In this work, we proposed to significantly increase the scanning efficiency of whole-heart coronary MRA by combining early and mid-diastole phases from 4D datasets, and suppress the cardiac motion through non-rigid motion registration and iterative reconstruction. In vivo studies on 11 healthy volunteers showed that the proposed method significantly improved aSNR and coronary sharpness over both the mid-diastole reconstruction and reconstruction from the extended window without motion correction. A higher scan efficiency may be used to improve the image quality given a fixed imaging time, as demonstrated in this study, or to allow the scan time to be shortened, which warrants future investigation.

Conclusions

The proposed cardiac motion correction framework significantly increased the scan efficiency of whole-heart coronary MRA, and improves image quality given the same available data. Future works will be focused on further optimizing the motion correction algorithm, and explore the potential to further scan time reduction.

Acknowledgements

NIH Grant Numbers: HL38698, EB002623

References

[1] Piccini MRM 2012;68(2):571 [2] Henningsson MRM 2012;67(2):437 [3] Pang MRM 2014;71(1):67 [4] Hardy MRM 2000;44(6):940 [5] Stehning MRM 2005;53(3):719 [6] Pang MRM 2014;72(5):1208 [7] Avants Med. Image Anal. 2008;12(1):26 [8] Schmidt MRM 2011;66(6):1541

Figures

Fig. 1. Quantitative comparisons: (a) accepting more data with an extended window improves aSNR significantly over the mid-diastole window; (b) the residual cardiac motion within the wide acceptance window decreases the coronary sharpness, which is recovered by performing cardiac motion correction; (c) the proposed method significantly increases the imaging efficiency.

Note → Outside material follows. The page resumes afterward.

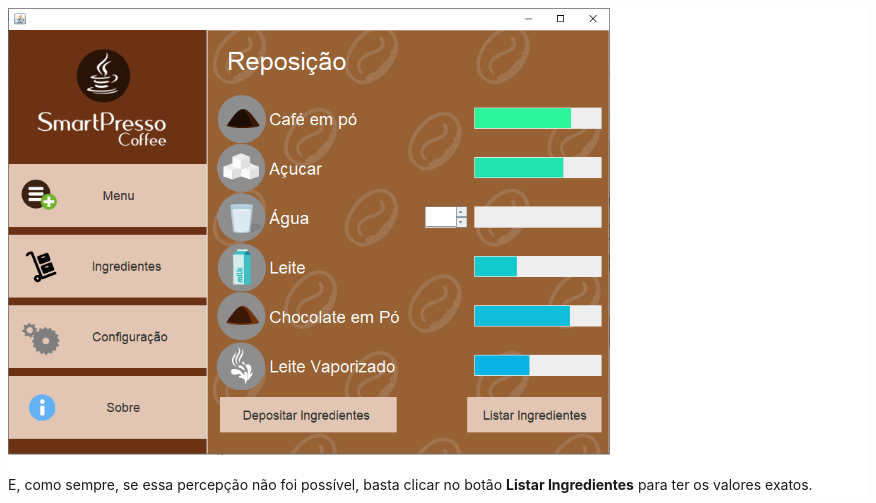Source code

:   <img width="70%" height="70%" src="smart_coffe_images/tela_menu_explicacao9.png">
</p>

E, como sempre, se essa percepção não foi possível, basta clicar no botão <b>Listar Ingredientes</b> para ter os valores exatos.

<p align="center">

Fig. 2. Example datasets showing the effect of cardiac window size and motion correction: the mid-diastole window (a) minimizes residual motion but introduces blurring and decreases aSNR due to undersampling; an extended window (b) improves aSNR yet introduces motion blurring; the effect of cardiac motion is removed by the proposed cardiac motion correction technique (c).